The Walwyns were an ancient family which, by the early fifteenth century, proliferated in several branches. Our MP’s father, Thomas, although not the representative of the senior line, was then its most important member. An MP for Herefordshire in four Parliaments, he held successively intimate places in the service of Roger Mortimer, earl of March (d.1398) and of William Beauchamp, Lord Abergavenny, both of whom named him among their executors. His successful career, together with the lands of his mother and wife, provided him with the resources to both make generous provision for his younger children and preserve a significant estate for his eldest son, Richard. By his will of 12 Mar. 1415 he set aside the manors of ‘Thatteley’ and ‘Farley’ (probably Fawley near Ross-on-Wye) for one of his younger sons, Makelin.
Makelin thus had a very long career, although it is only very sporadically documented. As early as October 1418 he offered surety in respect of a royal lease to the Herefordshire esquire, Thomas Parker, and by this date he was probably already embroiled in an obscure dispute among the county’s gentry. Two Leominster burgesses, Thomas Hood* and Thomas Turball, complained to the keeper of the realm, John, duke of Bedford, that, for their temerity in truthfully indicting William Croft of Croft for the murder of another gentleman, Thomas Lingen, they had become the victims of a campaign of intimidation by Croft and his adherents, among whom was Walwyn and Parker. Makelin’s interest in the affair probably arose from the fact that Croft was already (as he certainly was later to be) the husband of his sister, Margaret.
It is possible that Makelin spent some of his early career in London, perhaps receiving a legal training. That he offered surety in Chancery is suggestive, as is his appearance in person in the court of King’s bench in 1419 to file against Skydemore a plea for trespass committed in Middlesex. His appointment as escheator twice in very quick succession – in 1426 and 1428 – adds to this impression that he had some legal training, as does his occasional appearances, in person, to sue his own actions and act as surety in the central courts.
Walwyn’s status rose in the following decade. The death of his mother in 1430 brought him the lands his father had settled upon him in reversion expectant on that event, namely, lands in the parishes of Ledbury and Eastnor in the south-east of the county, including, presumably, the land at Massington in the former parish where he made his home. To this he added the temporary custody of a small estate at nearby Tarrington, granted to him in February 1430 by the Crown for the period of a minority. Two months later, he committed himself to participating in the King’s coronation expedition: on 19 Apr. he sued out letters of protection as about to depart for France in the retinue of John, Lord Tiptoft†, who, in right of his wife, Joyce Charlton, had considerable estates in the marches.
If Walwyn did travel to France, he was back in England by Easter term 1431, when he sued two yeoman of Ledbury for worrying his sheep there with dogs, and the following 16 Nov. he sat on a jury assembled at Hereford to make assessments to the parliamentary subsidy.
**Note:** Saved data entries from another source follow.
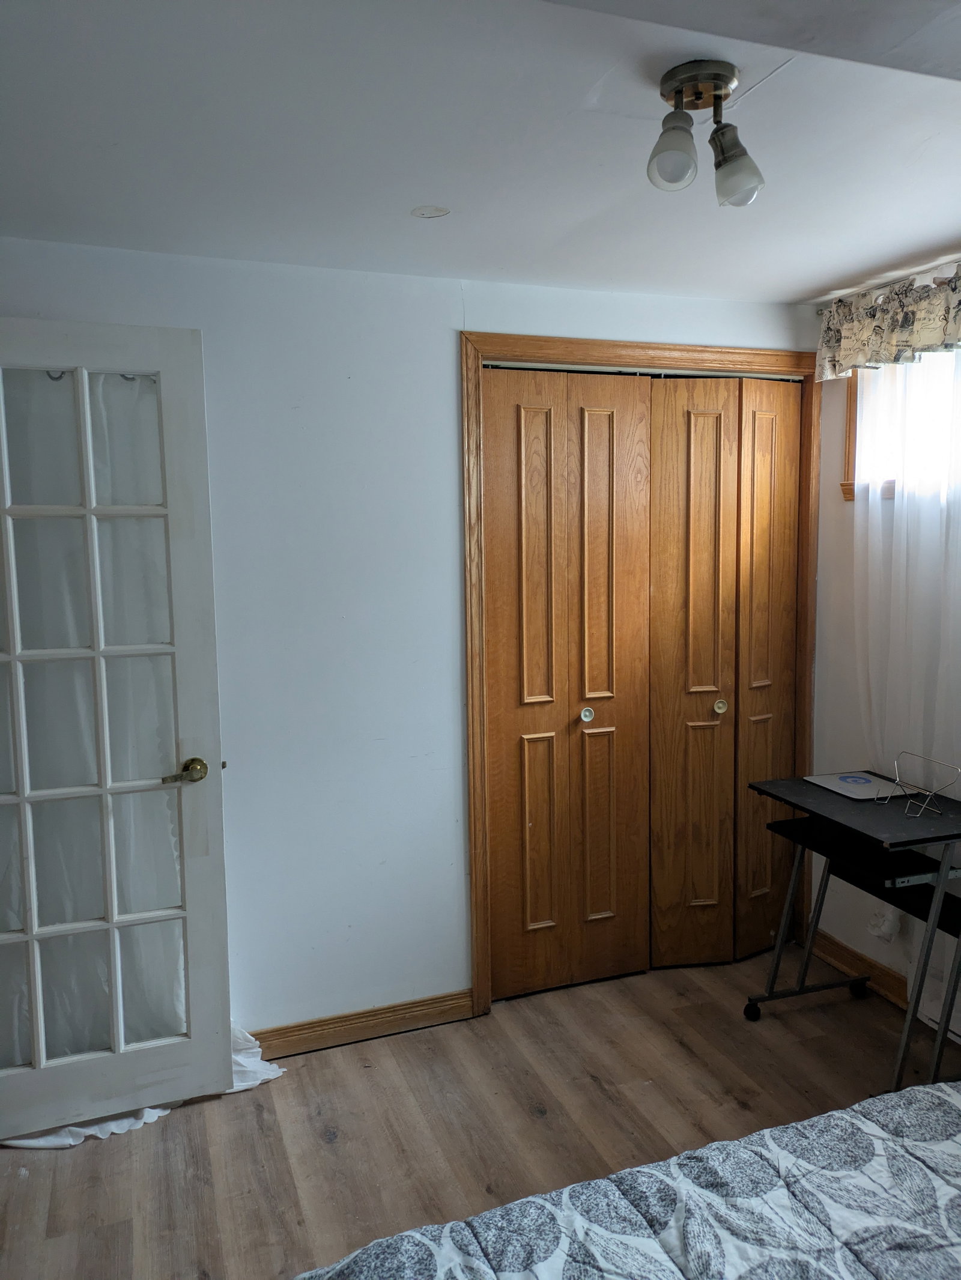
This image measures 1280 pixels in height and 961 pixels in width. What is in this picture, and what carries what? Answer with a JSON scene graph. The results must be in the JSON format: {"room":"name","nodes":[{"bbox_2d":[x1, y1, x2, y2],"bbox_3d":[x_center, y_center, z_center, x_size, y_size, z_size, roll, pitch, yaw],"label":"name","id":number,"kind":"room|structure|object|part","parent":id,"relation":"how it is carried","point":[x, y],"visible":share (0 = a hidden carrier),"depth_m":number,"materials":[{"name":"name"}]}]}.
{"room":"bedroom","nodes":[
{"label":"bedroom","id":0,"kind":"room"},
{"bbox_2d":[0,320,234,1141],"bbox_3d":[-1.095,0.252,2.388,0.811,2.075,0.159,-3,7,-20],"label":"french door","id":1,"kind":"structure","parent":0,"point":[217,880],"depth_m":2.45,"materials":[{"name":"white paint"}]},
{"bbox_2d":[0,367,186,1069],"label":"door curtain","id":2,"kind":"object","parent":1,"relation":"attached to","point":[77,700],"visible":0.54,"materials":[{"name":"white fabric"}]},
{"bbox_3d":[-0.797,0.360,2.563,0.119,0.068,0.139,-3,7,-20],"label":"handle","id":3,"kind":"part","parent":1,"relation":"part of","materials":[{"name":"gold metal"}]},
{"bbox_2d":[0,236,816,1044],"bbox_3d":[-0.310,0.070,2.964,3.428,2.358,0.133,-3,7,-20],"label":"back wall","id":4,"kind":"structure","parent":0,"point":[656,324],"depth_m":2.84,"materials":[{"name":"white paint"}]},
{"bbox_2d":[245,989,478,1058],"bbox_3d":[-0.753,1.228,2.824,1.566,0.089,0.016,-3,7,-20],"label":"baseboard","id":5,"kind":"structure","parent":4,"relation":"attached to","point":[421,1020],"depth_m":2.96,"materials":[{"name":"brown wood"}]},
{"bbox_2d":[460,333,821,1018],"bbox_3d":[0.586,0.117,3.295,1.386,2.168,0.145,-3,7,-20],"label":"door frame","id":6,"kind":"structure","parent":4,"relation":"attached to","point":[613,345],"depth_m":3.10,"materials":[{"name":"brown wood"}]},
{"bbox_2d":[479,366,652,1006],"bbox_3d":[0.301,0.164,3.165,0.597,2.096,0.081,-3,7,-20],"label":"bifold closet door","id":7,"kind":"structure","parent":6,"relation":"in","point":[503,757],"depth_m":3.16,"materials":[{"name":"brown wood"}]},
{"bbox_3d":[0.355,0.255,3.202,0.037,0.046,0.040,-3,7,-20],"label":"knob","id":8,"kind":"part","parent":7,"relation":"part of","materials":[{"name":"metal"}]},
{"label":"panel","id":9,"kind":"part","parent":7,"relation":"part of","materials":[{"name":"brown wood"}]},
{"bbox_2d":[645,375,801,970],"bbox_3d":[0.872,0.134,3.354,0.647,2.107,0.083,-3,7,-20],"label":"bifold closet door","id":10,"kind":"structure","parent":6,"relation":"in","point":[661,522],"depth_m":3.34,"materials":[{"name":"brown wood"}]},
{"bbox_3d":[0.844,0.239,3.360,0.037,0.046,0.040,-3,7,-20],"label":"knob","id":11,"kind":"part","parent":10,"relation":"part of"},
{"bbox_2d":[0,941,960,1279],"bbox_3d":[0.238,1.434,1.658,3.960,0.100,3.900,-3,7,-20],"label":"floor","id":12,"kind":"structure","parent":0,"point":[48,1170],"depth_m":2.54,"materials":[{"name":"brown wood"}]},
{"bbox_2d":[1,1024,284,1150],"bbox_3d":[-1.011,1.230,2.668,0.849,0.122,0.488,-3,7,-20],"label":"white cloth","id":13,"kind":"object","parent":12,"relation":"on","point":[272,1074],"visible":0.13,"depth_m":2.57,"materials":[{"name":"white fabric"}]},
{"bbox_2d":[296,1078,960,1279],"bbox_3d":[0.738,1.111,0.938,1.942,0.555,1.834,-3,7,-20],"label":"bed","id":14,"kind":"object","parent":12,"relation":"on","point":[928,1090],"visible":0.99,"depth_m":1.48,"materials":[{"name":"fabric"}]},
{"bbox_2d":[741,770,960,1091],"bbox_3d":[1.198,0.868,2.825,0.513,0.758,0.680,-3,7,-20],"label":"desk","id":15,"kind":"object","parent":12,"relation":"on","point":[796,784],"visible":0.94,"depth_m":2.73,"materials":[{"name":"black"}]},
{"bbox_3d":[0.877,1.182,3.046,0.056,0.068,0.056,-3,7,-20],"label":"caster wheel","id":16,"kind":"part","parent":15,"relation":"part of","materials":[{"name":"black rubber"}]},
{"bbox_2d":[802,770,912,801],"bbox_3d":[1.203,0.462,3.005,0.238,0.007,0.255,-3,7,-20],"label":"mouse pad","id":17,"kind":"object","parent":15,"relation":"on","point":[849,794],"visible":0.97,"depth_m":2.99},
{"bbox_2d":[888,750,960,816],"bbox_3d":[1.266,0.421,2.741,0.162,0.141,0.195,-3,7,-20],"label":"wire rack","id":18,"kind":"object","parent":15,"relation":"on","point":[898,781],"visible":0.99,"depth_m":2.74,"materials":[{"name":"metal"}]},
{"bbox_2d":[0,0,960,303],"bbox_3d":[0.315,-0.988,1.377,3.908,0.109,3.657,-3,7,-20],"label":"ceiling","id":19,"kind":"structure","parent":0,"point":[798,291],"depth_m":1.86,"materials":[{"name":"white paint"}]},
{"bbox_2d":[410,204,451,218],"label":"ceiling patch","id":20,"kind":"object","parent":19,"relation":"in","point":[436,211],"visible":0.98,"depth_m":2.30,"materials":[{"name":"white paint"}]},
{"bbox_2d":[646,59,765,206],"bbox_3d":[0.383,-0.874,1.646,0.198,0.198,0.170,-3,7,-20],"label":"ceiling light","id":21,"kind":"object","parent":19,"relation":"attached to","point":[730,160],"visible":0.99,"depth_m":1.62,"materials":[{"name":"metal"}]},
{"bbox_3d":[0.326,-0.829,1.608,0.082,0.104,0.082,-3,7,-20],"label":"bulb","id":22,"kind":"part","parent":21,"relation":"part of","materials":[{"name":"glass"}]},
{"bbox_3d":[0.439,-0.819,1.639,0.086,0.115,0.088,-3,7,-20],"label":"bulb","id":23,"kind":"part","parent":21,"relation":"part of","materials":[{"name":"white glass"}]},
{"bbox_2d":[807,262,960,1038],"bbox_3d":[1.812,0.151,2.084,0.155,2.328,3.342,-3,7,-20],"label":"right wall","id":24,"kind":"structure","parent":0,"point":[888,961],"depth_m":3.29,"materials":[{"name":"white paint"}]},
{"bbox_2d":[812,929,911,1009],"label":"baseboard","id":25,"kind":"structure","parent":24,"relation":"attached to","point":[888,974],"depth_m":3.28,"materials":[{"name":"brown wood"}]},
{"bbox_2d":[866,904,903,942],"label":"wall patch","id":26,"kind":"object","parent":24,"relation":"attached to","point":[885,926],"visible":0.59,"depth_m":3.11,"materials":[{"name":"white plastic"}]},
{"bbox_2d":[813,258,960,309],"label":"curtain rod","id":27,"kind":"object","parent":24,"relation":"attached to","point":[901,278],"visible":0.52,"depth_m":2.92,"materials":[{"name":"metal"}]},
{"bbox_2d":[818,262,960,381],"bbox_3d":[1.387,-0.940,2.655,0.124,0.248,1.230,-3,7,-20],"label":"valance","id":28,"kind":"object","parent":27,"relation":"hanging from","point":[933,337],"visible":0.99,"depth_m":2.90,"materials":[{"name":"fabric"}]},
{"bbox_2d":[848,350,960,785],"bbox_3d":[1.437,-0.196,2.727,0.065,1.513,1.120,-3,7,-20],"label":"sheer curtain","id":29,"kind":"object","parent":27,"relation":"hanging from","point":[904,547],"visible":0.74,"depth_m":2.95,"materials":[{"name":"white fabric"}]},
{"bbox_2d":[842,345,960,507],"bbox_3d":[1.541,-0.698,2.726,0.163,0.599,1.191,-3,7,-20],"label":"window","id":30,"kind":"structure","parent":24,"relation":"in","point":[846,485],"depth_m":3.15,"materials":[{"name":"glass"}]},
{"bbox_2d":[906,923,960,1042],"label":"radiator","id":31,"kind":"object","parent":24,"relation":"attached to","point":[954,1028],"visible":0.59,"depth_m":2.91,"materials":[{"name":"white"}]}
]}

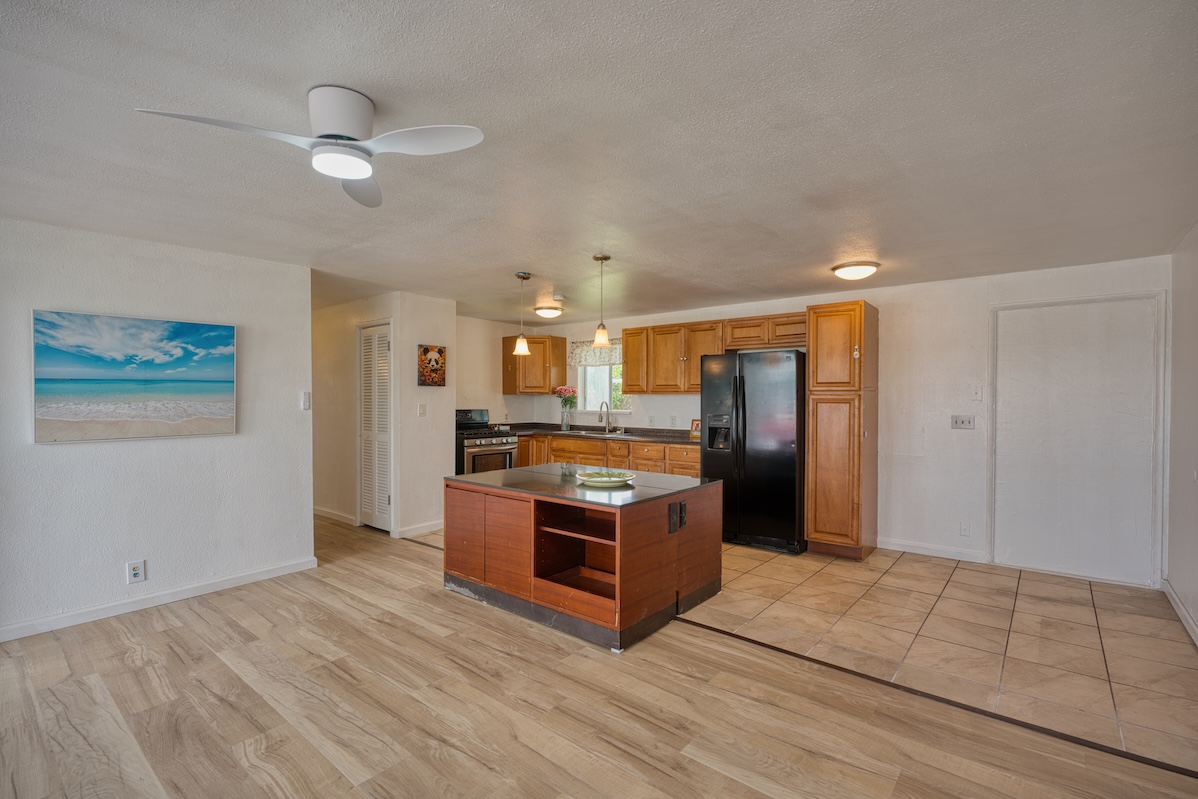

In the following decade Walwyn briefly returned to his earlier violent ways. In 1444 he and his servants allegedly raided property at Ledbury belonging to the Gloucestershire esquire Thomas Pauncefoot*, and assaulted one of Pauncefoot’s female servants.
For the rest of that decade, however, little is known of Walwyn, and the remainder of his long career can only be sketched in a few details. It is possible that, despite his second wife’s lands, he laboured under some financial difficulty in the mid-1450s. According to letters testimonial drawn up on 8 March 1459, four years before he had pretended a readiness to sell his manor of Massington, which seems to have been his residence, to Richard Beauchamp†, son and heir-apparent of John, Lord Beauchamp of Powick, but when the hopeful purchaser had spent £40 on the costs of the transaction Makelin had refused to complete the sale.